The government last week released its annual statistical report on poverty and household income. As usual, we - meaning the public, the media and politicians - missed a big part of the story. It is this: The stubborn persistence of poverty, at least as measured by the government, is increasingly a problem associated with immigration. As more poor Hispanics enter the country, poverty goes up. This is not complicated, but it is widely ignored.

The standard story is that poverty is stuck; superficially, the statistics support that. The poverty rate measures the share of Americans below the official poverty line, which in 2006 was $20,614 for a four-person household. Last year, the poverty rate was 12.3 percent, down slightly from 12.6 percent in 2005 but higher than the recent low, 11.3 percent in 2000. It was also higher than the 11.8 percent average for the 1970s. So the conventional wisdom seems amply corroborated.

It isn't. Look again at the numbers. In 2006, there were 36.5 million people in poverty. That's the figure that translates into the 12.3 percent poverty rate. In 1990, the population was smaller, and there were 33.6 million people in poverty, a rate of 13.5 percent. The increase from 1990 to 2006 was 2.9 million people (36.5 million minus 33.6 million). Hispanics accounted for all of the gain.

Consider: From 1990 to 2006, the number of poor Hispanics increased 3.2 million, from 6 million to 9.2 million. Meanwhile, the number of non-Hispanic whites in poverty fell from 16.6 million (poverty rate: 8.8 percent) in 1990 to 16 million (8.2 percent) in 2006. Among blacks, there was a decline from 9.8 million in 1990 (poverty rate: 31.9 percent) to 9 million (24.3 percent) in 2006. White and black poverty has risen somewhat since 2000 but is down over longer periods.

Only an act of willful denial can separate immigration and poverty. The increase among Hispanics must be concentrated among immigrants, legal and illegal, as well as their American-born children. Yet, this story goes largely untold. Government officials didn't say much about immigration when briefing on the poverty and income reports. The American Enterprise Institute, a conservative-leaning think tank, and the Center on Budget and Policy Priorities, a liberal advocacy group for the poor, both held briefings. Immigration was a common no-show.

Why is it important to get this story straight?

One reason is truthfulness. It's usually held that we've made little, if any, progress against poverty. That's simply untrue. Among non-Hispanic whites, the poverty rate may be approaching some irreducible minimum: people whose personal habits, poor skills, family relations or bad luck condemn them to a marginal existence. Among blacks, the poverty rate remains abysmally high, but it has dropped sharply since the 1980s. Moreover, taking into account federal benefits (food stamps, the earned-income tax credit) that aren't counted as cash income would further reduce reported poverty.

We shouldn't think that our massive efforts to mitigate poverty have had no effect. Immigration hides our grudging progress.

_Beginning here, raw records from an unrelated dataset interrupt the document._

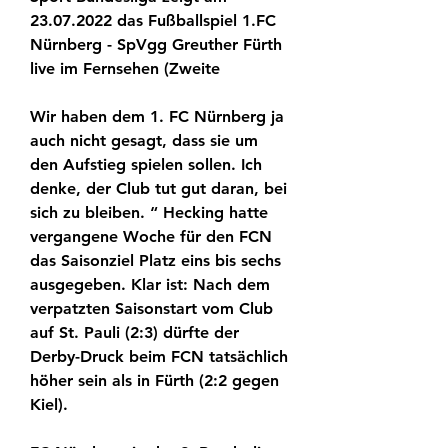
23.07.2022 das Fußballspiel 1.FC 
Nürnberg - SpVgg Greuther Fürth 
live im Fernsehen (Zweite
Wir haben dem 1. FC Nürnberg ja 
auch nicht gesagt, dass sie um 
den Aufstieg spielen sollen. Ich 
denke, der Club tut gut daran, bei 
sich zu bleiben. “ Hecking hatte 
vergangene Woche für den FCN 
das Saisonziel Platz eins bis sechs 
ausgegeben. Klar ist: Nach dem 
verpatzten Saisonstart vom Club 
auf St. Pauli (2:3) dürfte der 
Derby-Druck beim FCN tatsächlich 
höher sein als in Fürth (2:2 gegen 
Kiel).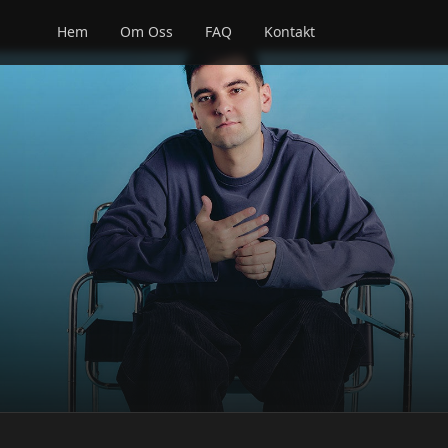
Hem
Om Oss
FAQ
Kontakt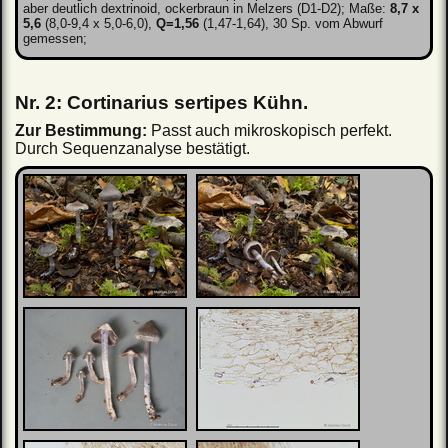
aber deutlich dextrinoid, ockerbraun in Melzers (D1-D2); Maße:
8,7 x
5,6
(8,0-9,4 x 5,0-6,0),
Q=1,56
(1,47-1,64), 30 Sp. vom Abwurf
gemessen;
Nr. 2: Cortinarius sertipes Kühn.
Zur Bestimmung:
Passt auch mikroskopisch perfekt.
Durch Sequenzanalyse bestätigt.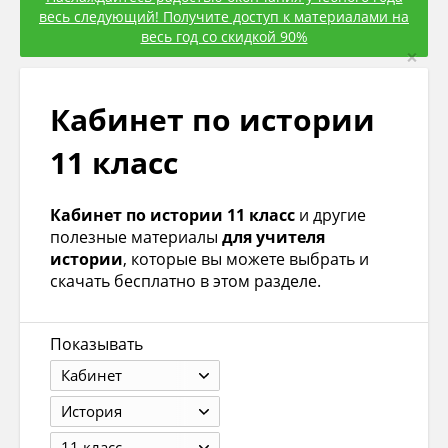
весь следующий! Получите доступ к материалами на
весь год со скидкой 90%
×
Кабинет по истории
11 класс
Кабинет по истории 11 класс
и другие
полезные материалы
для учителя
истории
, которые вы можете выбрать и
скачать бесплатно в этом разделе.
Показывать
Кабинет
История
11 класс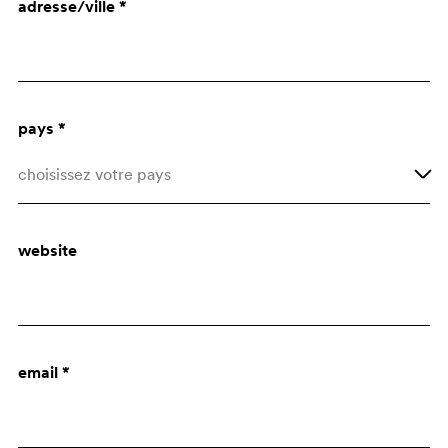
adresse/ville *
Architecte
Bureau d'Achats
pays *
choisissez votre pays
Afghanistan
website
Åland Islands
Albania
Algeria
email *
American Samoa
Andorra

A second reason, notes Samuelson, is because we "import poor people" through our current policies, placing tremendous strain on public schools, social welfare programs, and health care:

We need an immigration policy that makes sense. My oft-stated belief is that legal immigration should favor the high-skilled over the low-skilled. They will assimilate quickest and aid the economy the most. As for present illegal immigrants, we should give most of them legal status, both as a matter of practicality and fairness. Many have been here for years and have American children. At the same time, we should clamp down on new illegal immigration through tougher border controls and employer sanctions.

Sounds good to me - I've been arguing this basic point in many of my posts on immigration (here and here).